UNC medical school’s use of live pigs to train doctors brings complaint
A group opposed to the use of live animals in medical education filed a federal complaint against UNC’s medical school Thursday, saying the university unnecessarily uses pigs to train residents in emergency procedures.
The Physicians Committee for Responsible Medicine requested an investigation by the U.S. Department of Agriculture’s Animal and Plant Health Inspection Service to determine whether UNC has violated the Animal Welfare Act. The complaint said UNC’s medical school “uses live pigs to teach procedural skills to emergency medicine residents, despite the widespread availability and implementation of educationally superior nonaminal training methods.”
The group, which has opposed the use of animals in research and training, said UNC uses pigs to teach 12 procedures, including inserting breathing tubes, draining abdominal cavities and making chest incisions, exposing the heart with a rib spreader.
The committee cited its own survey of 159 schools, in which 89 percent use nonanimal methods to teach resident doctors.

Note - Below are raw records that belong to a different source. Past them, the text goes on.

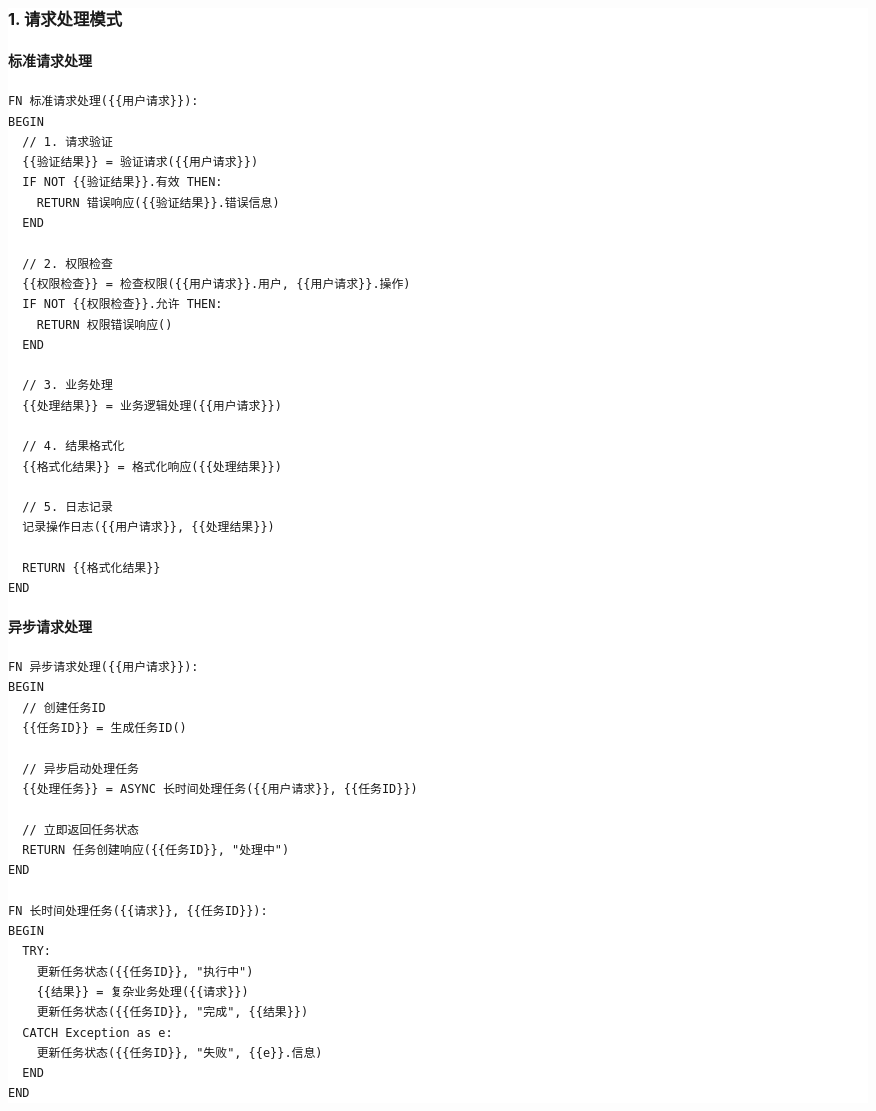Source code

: ### 1. 请求处理模式

#### 标准请求处理
```opus
FN 标准请求处理({{用户请求}}):
BEGIN
  // 1. 请求验证
  {{验证结果}} = 验证请求({{用户请求}})
  IF NOT {{验证结果}}.有效 THEN:
    RETURN 错误响应({{验证结果}}.错误信息)
  END
  
  // 2. 权限检查
  {{权限检查}} = 检查权限({{用户请求}}.用户, {{用户请求}}.操作)
  IF NOT {{权限检查}}.允许 THEN:
    RETURN 权限错误响应()
  END
  
  // 3. 业务处理
  {{处理结果}} = 业务逻辑处理({{用户请求}})
  
  // 4. 结果格式化
  {{格式化结果}} = 格式化响应({{处理结果}})
  
  // 5. 日志记录
  记录操作日志({{用户请求}}, {{处理结果}})
  
  RETURN {{格式化结果}}
END
```

#### 异步请求处理
```opus
FN 异步请求处理({{用户请求}}):
BEGIN
  // 创建任务ID
  {{任务ID}} = 生成任务ID()
  
  // 异步启动处理任务
  {{处理任务}} = ASYNC 长时间处理任务({{用户请求}}, {{任务ID}})
  
  // 立即返回任务状态
  RETURN 任务创建响应({{任务ID}}, "处理中")
END

FN 长时间处理任务({{请求}}, {{任务ID}}):
BEGIN
  TRY:
    更新任务状态({{任务ID}}, "执行中")
    {{结果}} = 复杂业务处理({{请求}})
    更新任务状态({{任务ID}}, "完成", {{结果}})
  CATCH Exception as e:
    更新任务状态({{任务ID}}, "失败", {{e}}.信息)
  END
END
```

Other North Carolina programs do not use animals in emergency medicine training, the group said, including Duke, East Carolina and Wake Forest universities.

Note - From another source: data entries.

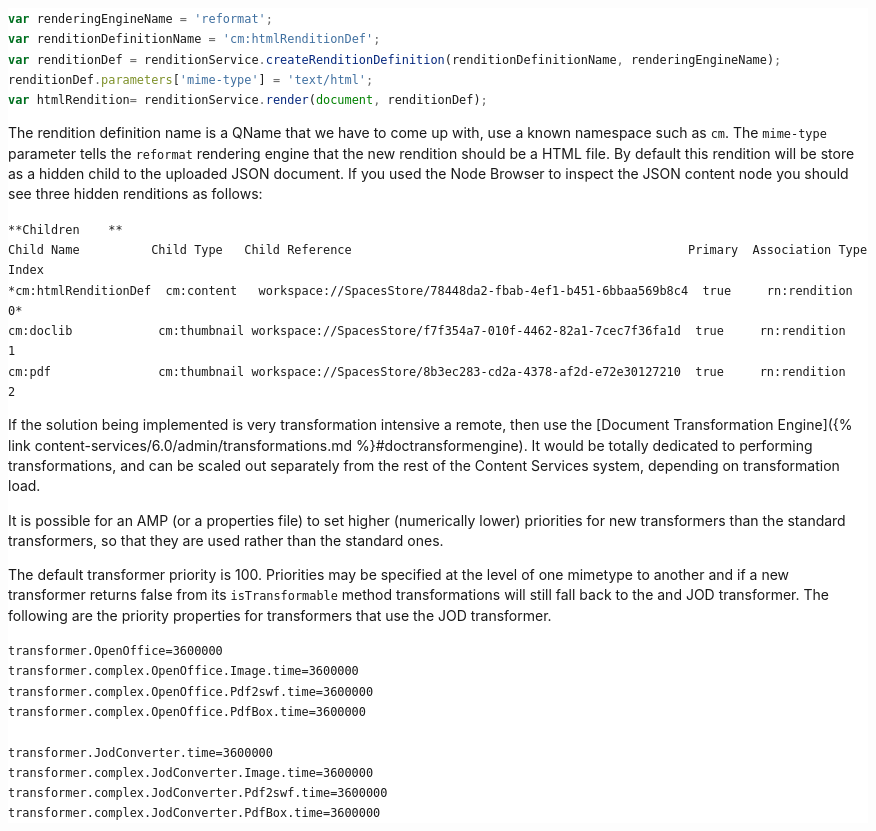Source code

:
 ```javascript
var renderingEngineName = 'reformat';
var renditionDefinitionName = 'cm:htmlRenditionDef';
var renditionDef = renditionService.createRenditionDefinition(renditionDefinitionName, renderingEngineName);
renditionDef.parameters['mime-type'] = 'text/html';
var htmlRendition= renditionService.render(document, renditionDef);
```

The rendition definition name is a QName that we have to come up with, use a known namespace such as `cm`. 
The `mime-type` parameter tells the `reformat` rendering engine that the new rendition should be a HTML file. 
By default this rendition will be store as a hidden child to the uploaded JSON document. If you used the Node Browser 
to inspect the JSON content node you should see three hidden renditions as follows:

```text
**Children    **
Child Name          Child Type   Child Reference                                               Primary  Association Type  Index
*cm:htmlRenditionDef  cm:content   workspace://SpacesStore/78448da2-fbab-4ef1-b451-6bbaa569b8c4  true     rn:rendition       0*
cm:doclib            cm:thumbnail workspace://SpacesStore/f7f354a7-010f-4462-82a1-7cec7f36fa1d  true     rn:rendition       1
cm:pdf               cm:thumbnail workspace://SpacesStore/8b3ec283-cd2a-4378-af2d-e72e30127210  true     rn:rendition       2
```

If the solution being implemented is very transformation intensive a remote, then use the 
[Document Transformation Engine]({% link content-services/6.0/admin/transformations.md %}#doctransformengine). It 
would be totally dedicated to performing transformations, and can be scaled out separately from the rest of the 
Content Services system, depending on transformation load.

It is possible for an AMP (or a properties file) to set higher (numerically lower) priorities for new transformers than 
the standard transformers, so that they are used rather than the standard ones.

The default transformer priority is 100. Priorities may be specified at the level of one mimetype to another and if a 
new transformer returns false from its `isTransformable` method transformations will still fall back to the and JOD 
transformer. The following are the priority properties for transformers that use the JOD transformer.

```text
transformer.OpenOffice=3600000
transformer.complex.OpenOffice.Image.time=3600000
transformer.complex.OpenOffice.Pdf2swf.time=3600000
transformer.complex.OpenOffice.PdfBox.time=3600000

transformer.JodConverter.time=3600000
transformer.complex.JodConverter.Image.time=3600000
transformer.complex.JodConverter.Pdf2swf.time=3600000
transformer.complex.JodConverter.PdfBox.time=3600000
```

UNC issued a statement saying it has trained residents using live animals under general anesthesia for years.
“This training is done in addition to simulation training as there are certain key critical procedures that are best trained using live tissue when possible,” the UNC statement said. “We perform these procedures on animals who are under general anesthesia and hence do not experience pain with the procedures. We believe that our physicians are better prepared to perform life saving interventions for humans as a result of this training. These training protocols are approved by the Institutional Animal Care and Use Committee (IACUC), they are in compliance with federal law and are used by many other institutions.”
The Physicians Committee for Responsible Medicine cited a number of widely used high-tech simulators that it claimed are superior to live animals in training.